The Battle for Reality
December 01, 2008 By David Solnit
What really happened at the 1999 WTO demonstrations in Seattle? On television, it looked like vandalism and random violence. On the streets, it looked like part festival, part uprising, part police riot. Now there’s a movie version. Activist and author David Solnit was there—organizing in the streets and speaking up on the set.
My stomach clenched the first time I heard that actor Stuart Townsend was making a mainstream movie about the 1999 shutdown of the WTO ministerial meetings, Battle in Seattle.
I was an on-the-ground organizer in Seattle, and for me and many other activists, the event was a high point in our social change work.
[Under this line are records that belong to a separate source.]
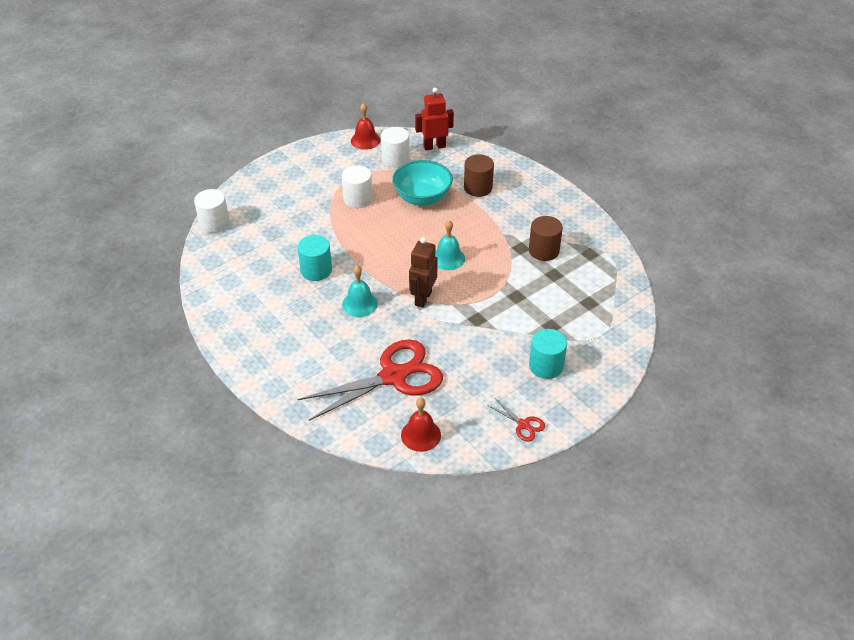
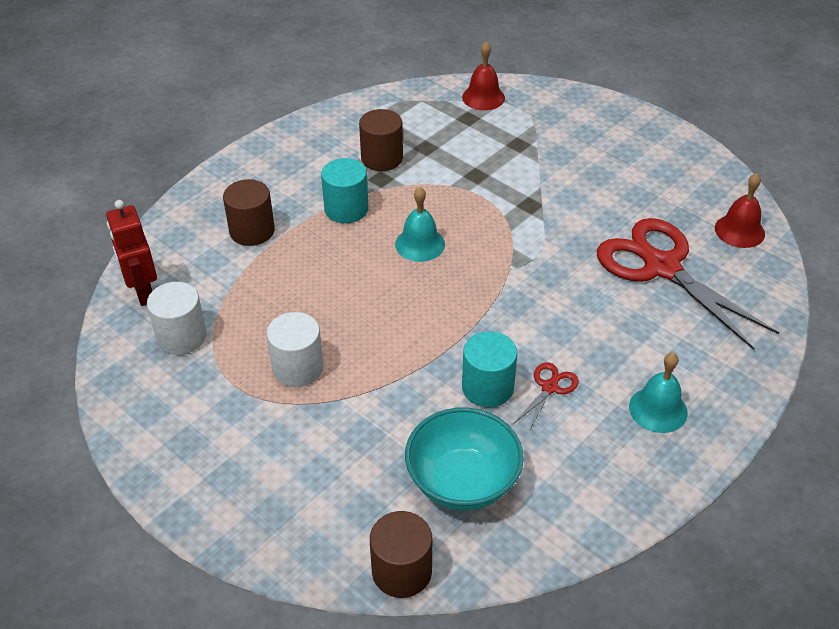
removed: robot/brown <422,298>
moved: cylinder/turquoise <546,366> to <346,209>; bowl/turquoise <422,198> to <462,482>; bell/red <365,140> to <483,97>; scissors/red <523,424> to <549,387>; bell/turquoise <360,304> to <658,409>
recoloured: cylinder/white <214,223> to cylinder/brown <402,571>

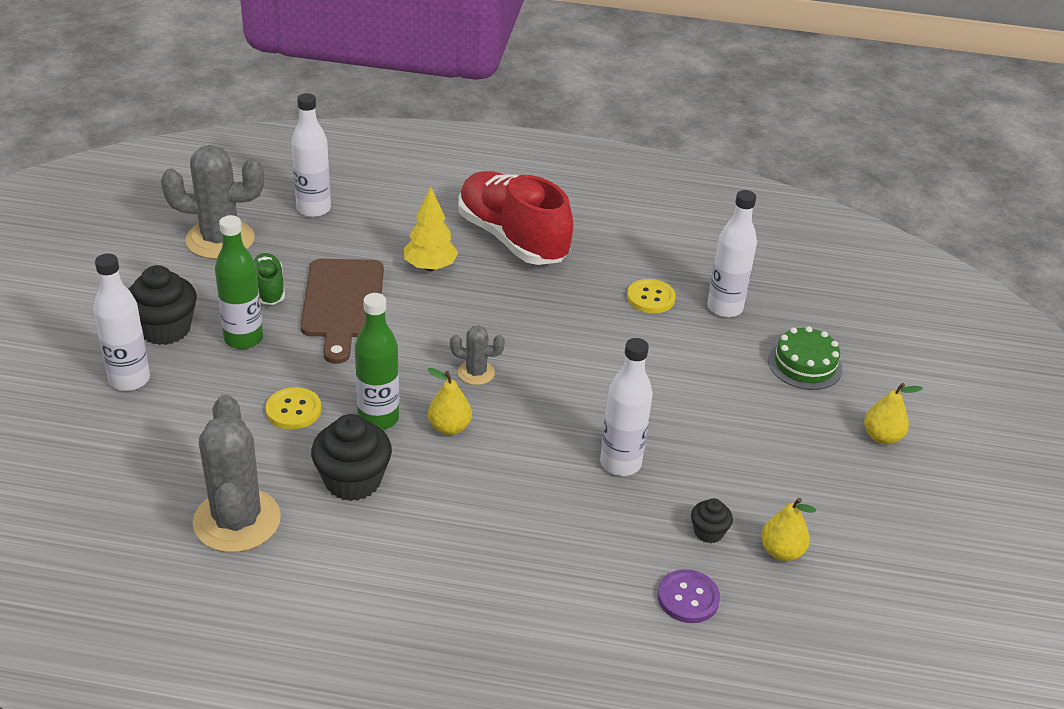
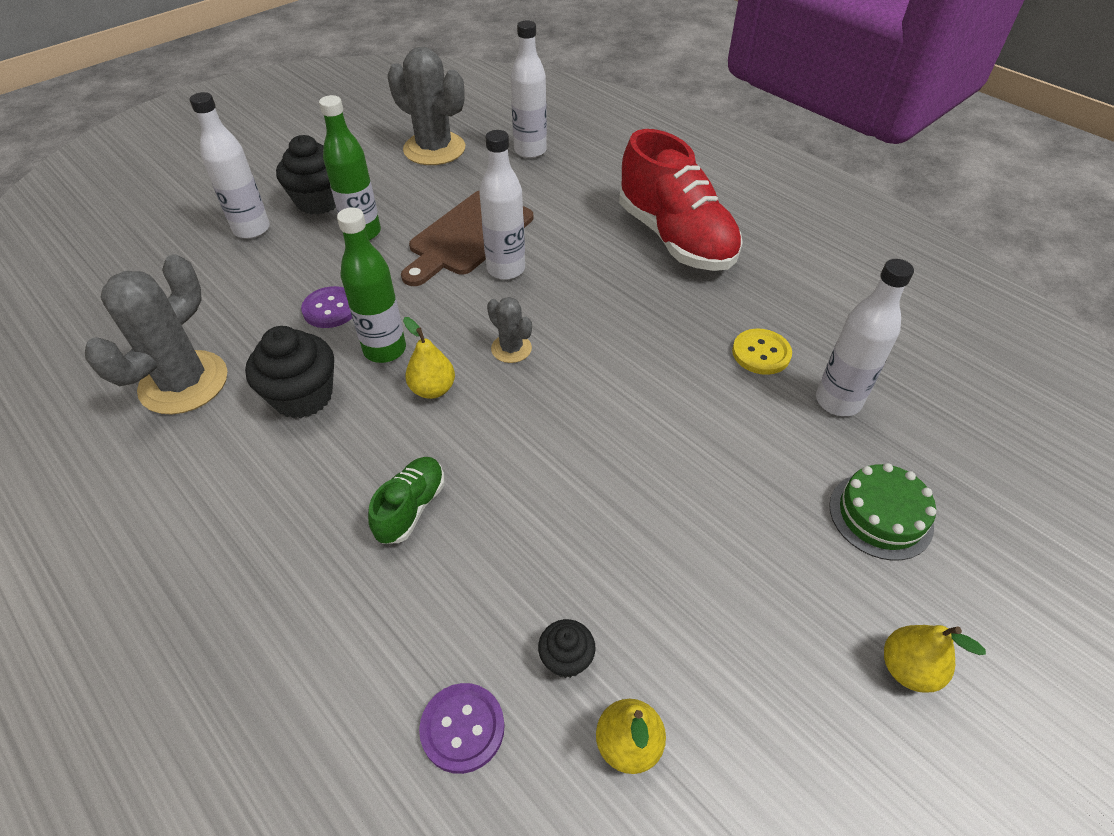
removed: tree/yellow <430,267>
moved: shoe/green <268,288> to <411,508>; bottle/white <620,463> to <506,269>
recoloured: button/yellow <293,410> to button/purple <330,309>
turned: shoe/red <512,239> = <675,238> 150 degrees clockwise

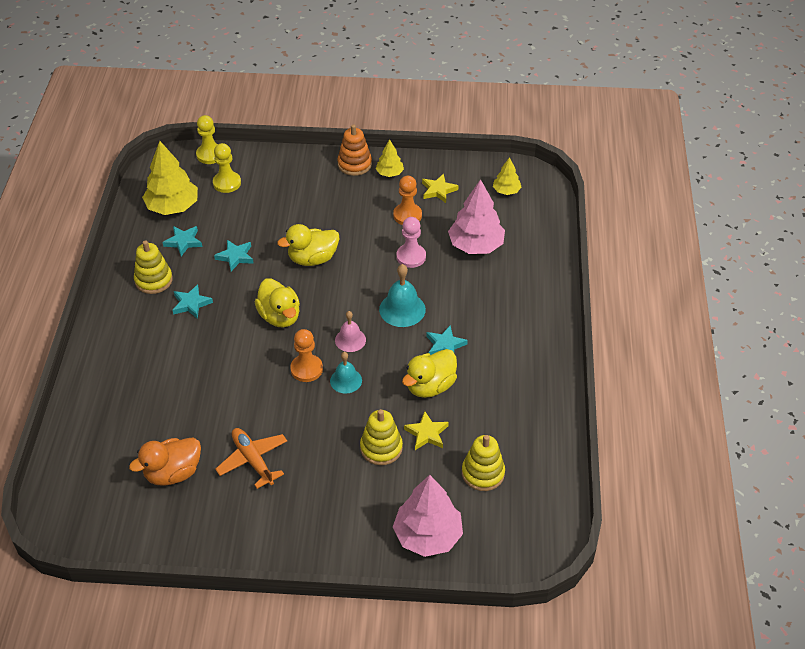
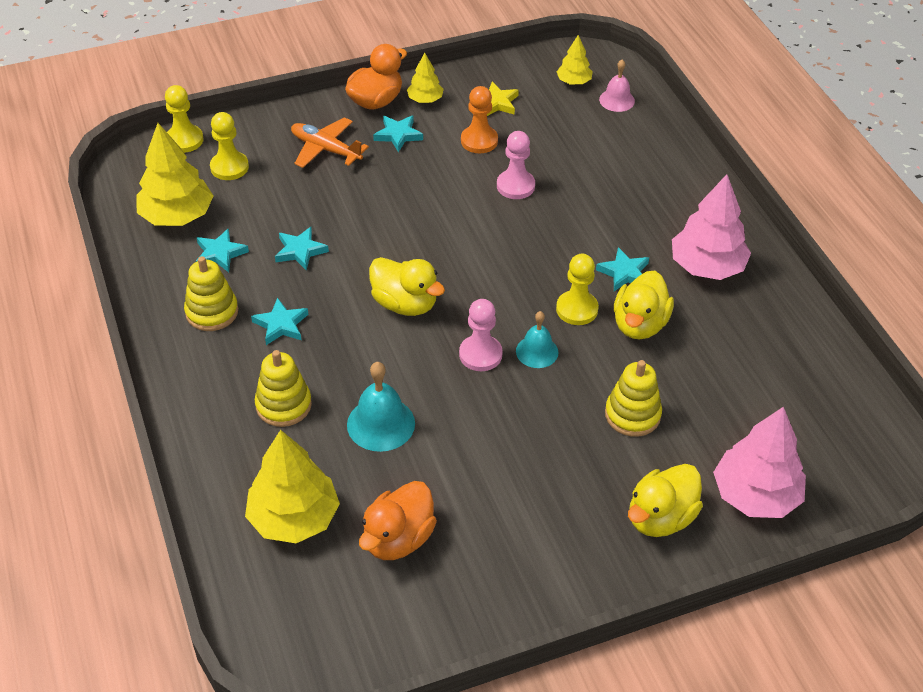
removed: star/yellow <426,433>
added: tree/yellow <294,518>; star/turquoise <398,135>; pawn/yellow <577,309>
moved: stacking toy/yellow <483,473> to <283,405>; plane/orange <253,460> to <325,149>; bell/turquoise <402,309> to <381,424>; bell/pink <350,340> to <617,100>; duck/yellow <312,259> to <660,518>; tree/pink <476,245> to <706,267>
replaced: stacking toy/orange <354,164> to duck/orange <376,101>
recoloured: pawn/orange <306,369> to pawn/pink <480,354>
It was a moment when organized resistance became a genuine popular uprising, successfully shutting down the opening day of the WTO meeting, taking over the downtown core of a major American city, and contributing to the collapse of negotiations that would have increased poverty, destruction, and misery around the world.
But for years, that story has been distorted. In mainstream media, the Seattle protesters have been portrayed either as violent extremists or as irrelevant “flat-earth advocates … and yuppies looking for their 1960s fix” as New York Times columnist Thomas Friedman put it.
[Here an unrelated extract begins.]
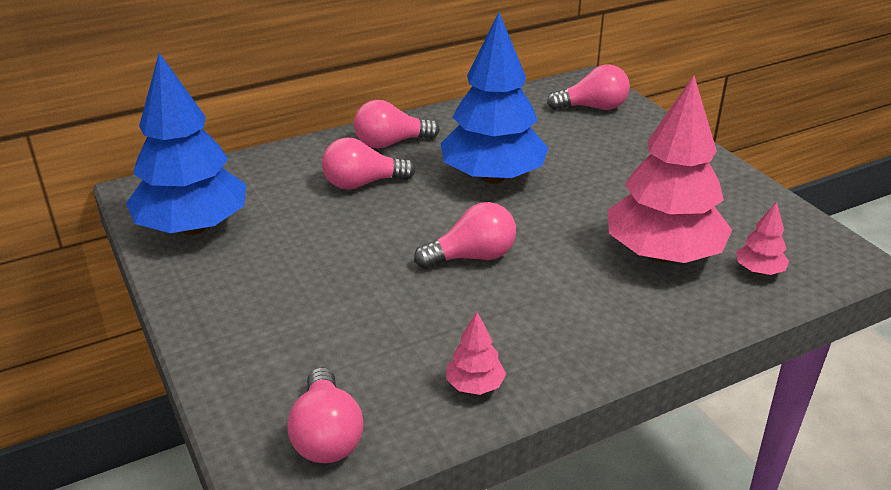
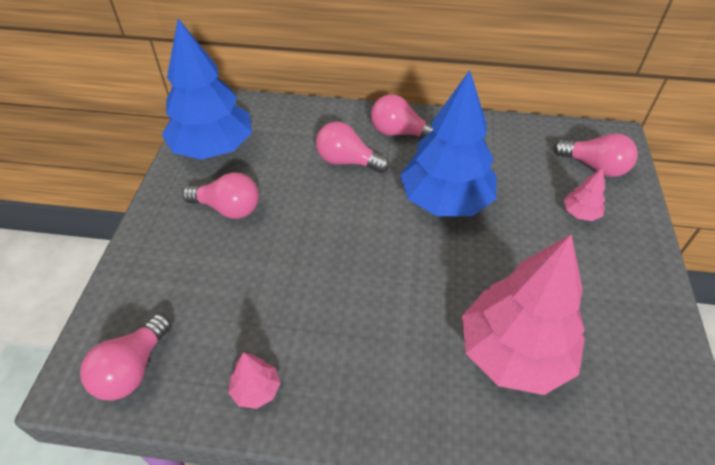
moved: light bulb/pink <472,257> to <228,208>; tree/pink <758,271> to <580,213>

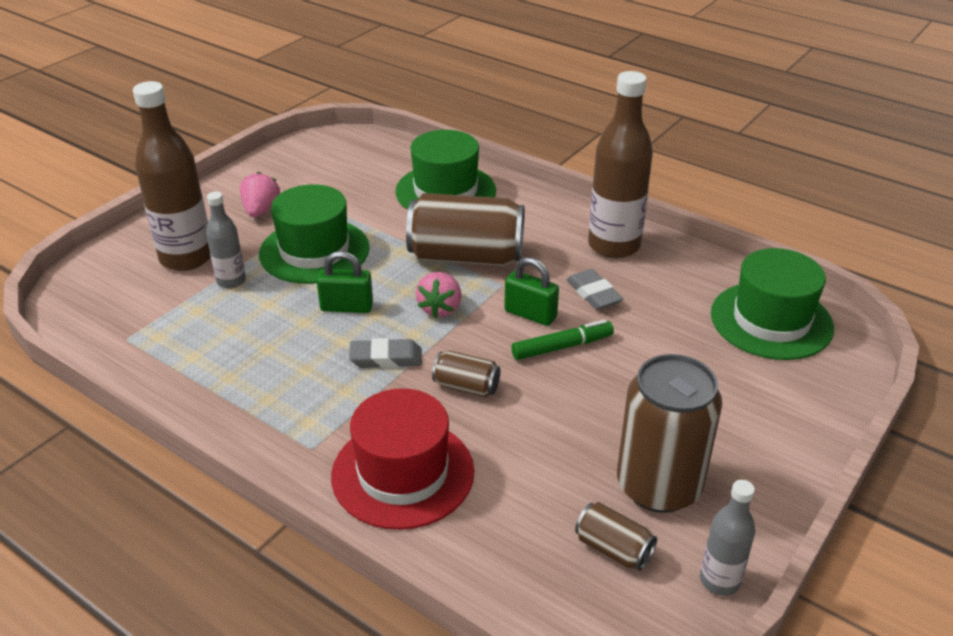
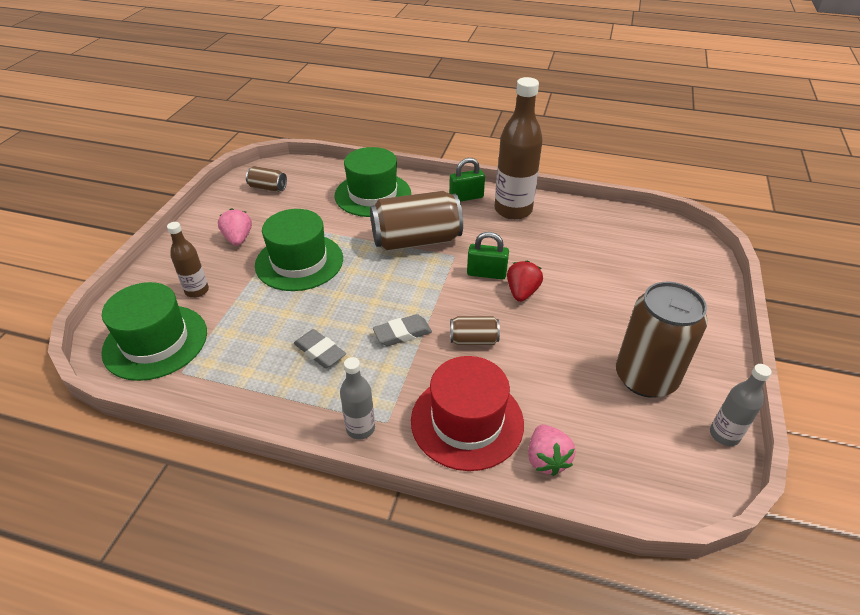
moved: hat/green <771,320> to <155,342>; can/brown <613,549> to <268,188>; eraser/grey <593,294> to <320,352>; bottle/grey <231,281> to <360,428>; padlock/green <347,307> to <466,197>; strawberry/pink <440,308> to <546,459>
replaced: marker/green <561,347> to strawberry/red <522,292>
resized: bottle/brown <186,258> = <197,291> x0.53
The story of Seattle has itself become a battleground, one where activists fight the lies and disinformation used to stoke public fears and justify repression against grassroots movements across the U.S.
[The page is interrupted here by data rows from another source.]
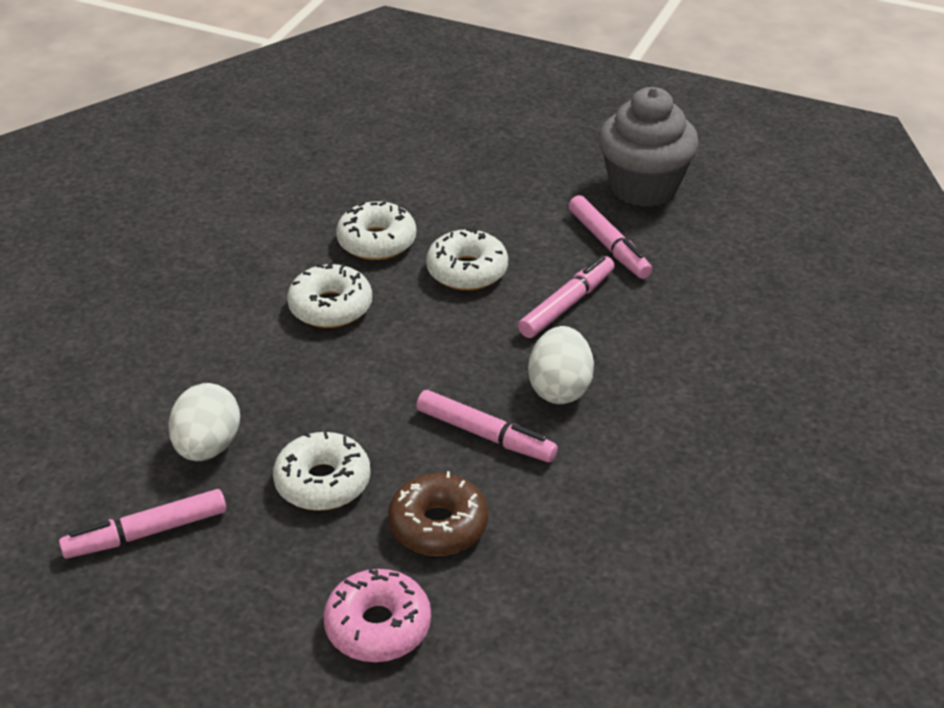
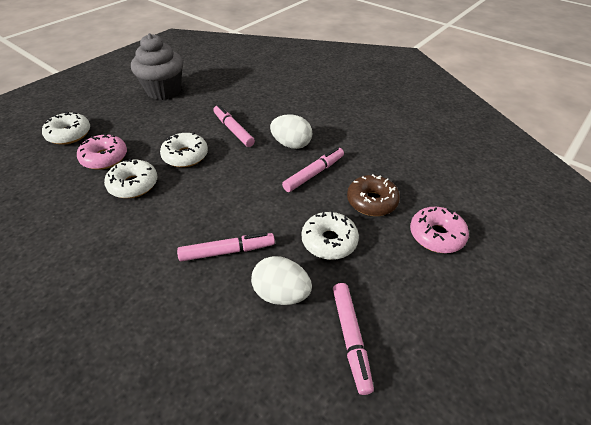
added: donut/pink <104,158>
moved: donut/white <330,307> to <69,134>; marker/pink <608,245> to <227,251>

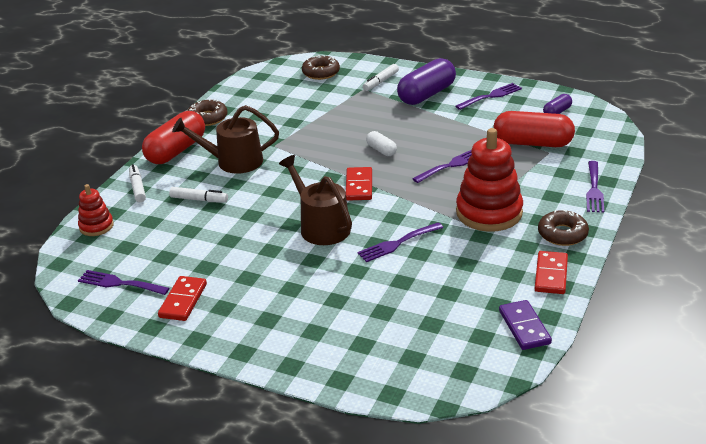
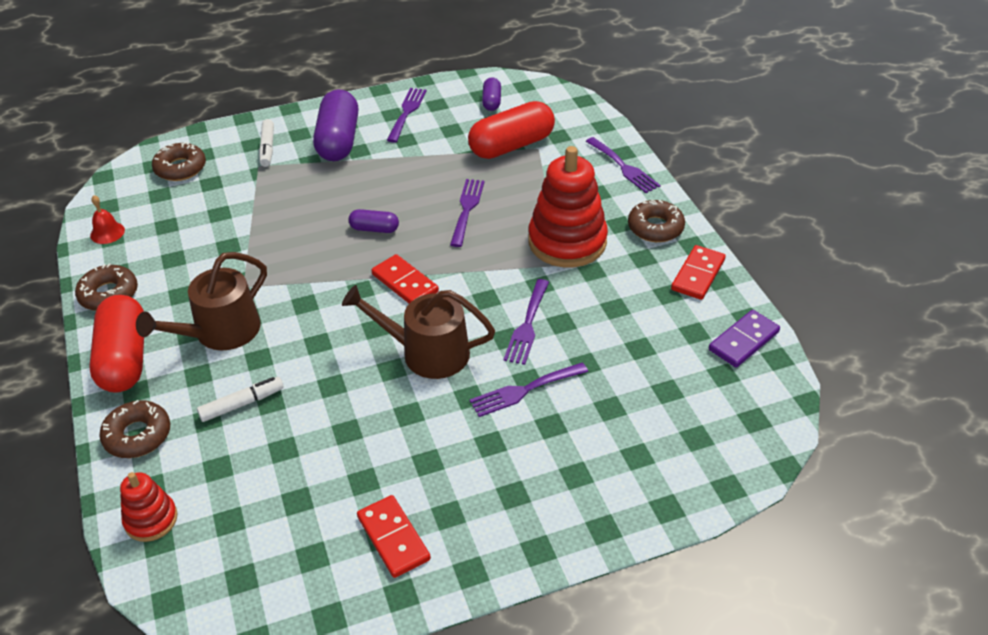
added: bell/red <107,232>
moved: fork/purple <119,283> to <524,390>
replaced: marker/white <137,187> to donut/brown <137,435>
recoloured: capsule/white <381,150> to capsule/purple <374,229>
turned: domino/red <551,275> = <697,275> 60 degrees clockwise; domino/purple <524,327> = <743,341> 75 degrees counterclockwise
Now Townsend wanted to tell our story, and I wondered if he’d do any better.
What would a multimillion-dollar Hollywood-star-studded film tell Americans about the sometimes life-or-death struggle against trade policies that threatened to wreck local economies and dismantle environmental protections the world over? Would it tell about the extraordinary power of 50,000 ordinary people in Seattle and their millions of counterparts around the world to demand a just and democratic world—or repeat media myths about riots and violence that activists had fought so long to change?
Who’s Really Rioting?
In the days after the Seattle uprising, I wrote this description:
On November 30, 1999, a public uprising shut down the World Trade Organization and took over downtown Seattle, transforming it into a festival of resistance. Tens of thousands of people joined the nonviolent direct action blockade that encircled the WTO conference site, keeping the most powerful institution on earth shut down from dawn until dusk. … Long shore workers shut down every West Coast port from Alaska to Los Angeles. Large numbers of Seattle taxi drivers went on strike. All week the firefighters union refused authorities’ requests to turn their fire hoses on people. Tens of thousands of working people and students skipped or walked out of work or school.